◆ Task details
Retrieve every line of the data holding the word "source".

Recorded data: Begin

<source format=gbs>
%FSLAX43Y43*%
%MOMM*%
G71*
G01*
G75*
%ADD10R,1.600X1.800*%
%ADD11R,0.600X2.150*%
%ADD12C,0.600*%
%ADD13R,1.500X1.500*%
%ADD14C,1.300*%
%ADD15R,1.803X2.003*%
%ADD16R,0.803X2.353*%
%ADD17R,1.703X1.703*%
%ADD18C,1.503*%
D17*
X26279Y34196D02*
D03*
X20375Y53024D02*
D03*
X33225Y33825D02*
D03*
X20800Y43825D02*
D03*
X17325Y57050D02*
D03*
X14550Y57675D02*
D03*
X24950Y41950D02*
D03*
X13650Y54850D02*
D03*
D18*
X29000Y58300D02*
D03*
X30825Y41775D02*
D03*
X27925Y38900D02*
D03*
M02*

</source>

Recorded data: End
Recorded data: Begin

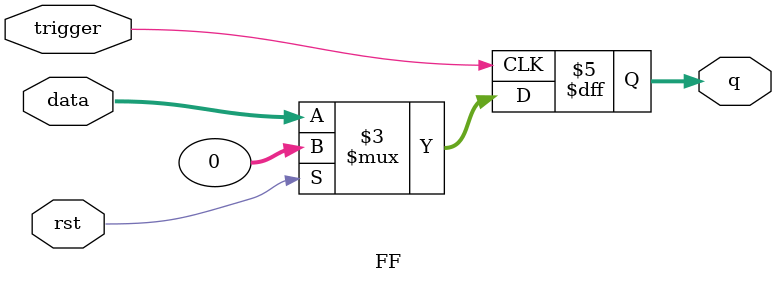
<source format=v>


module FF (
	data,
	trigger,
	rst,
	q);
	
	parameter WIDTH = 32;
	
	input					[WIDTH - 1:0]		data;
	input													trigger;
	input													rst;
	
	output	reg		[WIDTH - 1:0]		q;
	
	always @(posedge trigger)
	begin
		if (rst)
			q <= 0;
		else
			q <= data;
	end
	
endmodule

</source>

Recorded data: End

◆ Expected answer
<source format=gbs>
</source>
<source format=v>
</source>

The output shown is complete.